Supplied information: Begin

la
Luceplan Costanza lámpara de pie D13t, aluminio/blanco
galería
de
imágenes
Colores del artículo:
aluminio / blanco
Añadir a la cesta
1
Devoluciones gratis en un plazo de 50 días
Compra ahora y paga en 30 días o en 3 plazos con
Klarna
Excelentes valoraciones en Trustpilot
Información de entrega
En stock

Supplied information: End

| Exercise directions |
All records are to be retyped precisely.

| Answer for the task |
la
Luceplan Costanza lámpara de pie D13t, aluminio/blanco
galería
de
imágenes
Colores del artículo:
aluminio / blanco
Añadir a la cesta
1
Devoluciones gratis en un plazo de 50 días
Compra ahora y paga en 30 días o en 3 plazos con
Klarna
Excelentes valoraciones en Trustpilot
Información de entrega
En stock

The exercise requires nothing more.